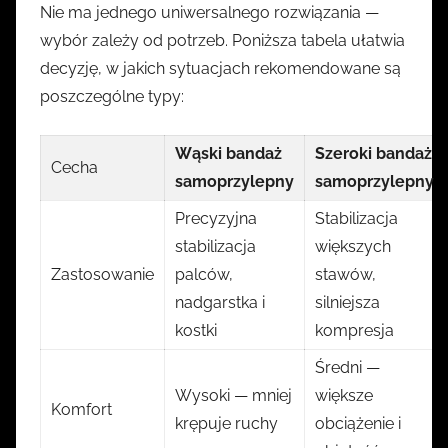
Nie ma jednego uniwersalnego rozwiązania —
wybór zależy od potrzeb. Poniższa tabela ułatwia
decyzję, w jakich sytuacjach rekomendowane są
poszczególne typy:
Wąski bandaż
Szeroki bandaż
Cecha
samoprzylepny
samoprzylepny
Precyzyjna
Stabilizacja
stabilizacja
większych
Zastosowanie
palców,
stawów,
nadgarstka i
silniejsza
kostki
kompresja
Średni —
Wysoki — mniej
większe
Komfort
krępuje ruchy
obciążenie i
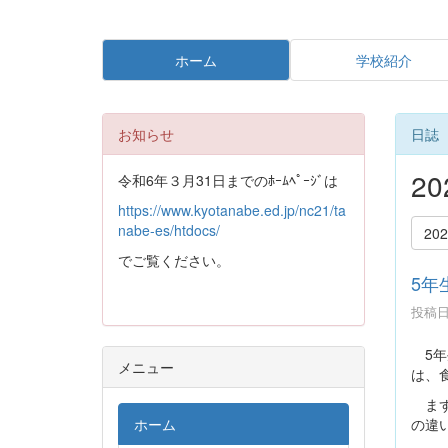
ホーム
学校紹介
お知らせ
日誌
2
令和6年３月31日までのﾎｰﾑﾍﾟｰｼﾞは
https://www.kyotanabe.ed.jp/nc21/ta
nabe-es/htdocs/
20
でご覧ください。
5年
投稿日時
5年
メニュー
は、
まず
の違
ホーム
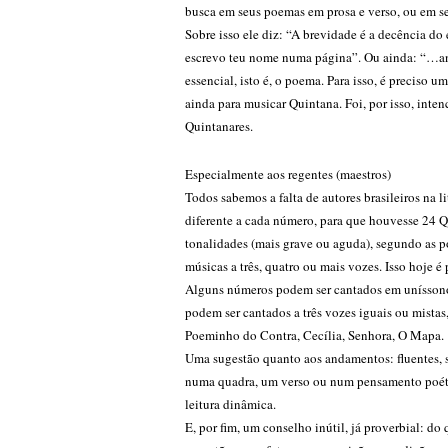
busca em seus poemas em prosa e verso, ou em seu
Sobre isso ele diz: “A brevidade é a decência d
escrevo teu nome numa página”. Ou ainda: “…ante
essencial, isto é, o poema. Para isso, é preciso 
ainda para musicar Quintana. Foi, por isso, inte
Quintanares.
Especialmente aos regentes (maestros)
Todos sabemos a falta de autores brasileiros na l
diferente a cada número, para que houvesse 24 Q
tonalidades (mais grave ou aguda), segundo as po
músicas a três, quatro ou mais vozes. Isso hoje
Alguns números podem ser cantados em uníssono, 
podem ser cantados a três vozes iguais ou mistas
Poeminho do Contra, Cecília, Senhora, O Mapa.
Uma sugestão quanto aos andamentos: fluentes, 
numa quadra, um verso ou num pensamento poétic
leitura dinâmica.
E, por fim, um conselho inútil, já proverbial: 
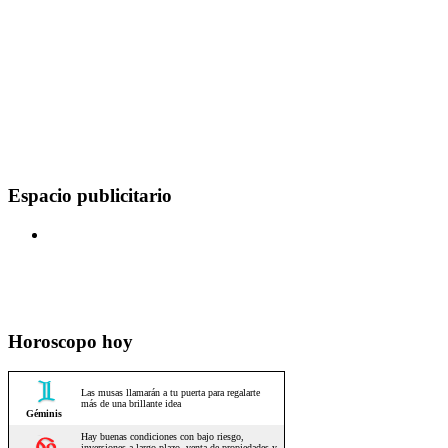
Espacio publicitario
Horoscopo hoy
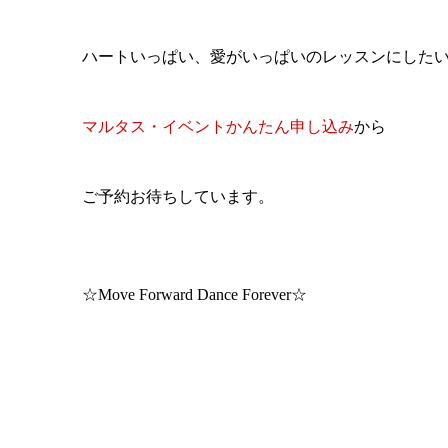
ハートいっぱい、愛がいっぱいのレッスンにした
マルタス・イベントかんたん申し込み
から
ご予約お待ちしています。
☆Move Forward Dance Forever☆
━━━━━━━━
**EXERCISE INSTRUCTIONS**
Nothing but the lines from the one containing "Todos sabemos a" through the end of the listing should be written out, each exactly, and pictures must be left out.

**WRITTEN RESPONSE**
Todos sabemos a falta de autores brasileiros na l
diferente a cada número, para que houvesse 24 Q
tonalidades (mais grave ou aguda), segundo as po
músicas a três, quatro ou mais vozes. Isso hoje
Alguns números podem ser cantados em uníssono, 
podem ser cantados a três vozes iguais ou mistas
Poeminho do Contra, Cecília, Senhora, O Mapa.
Uma sugestão quanto aos andamentos: fluentes, 
numa quadra, um verso ou num pensamento poétic
leitura dinâmica.
E, por fim, um conselho inútil, já proverbial: 
Espacio publicitario
Horoscopo hoy
ハートいっぱい、愛がいっぱいのレッスンにした
マルタス・イベントかんたん申し込み
から
ご予約お待ちしています。
☆Move Forward Dance Forever☆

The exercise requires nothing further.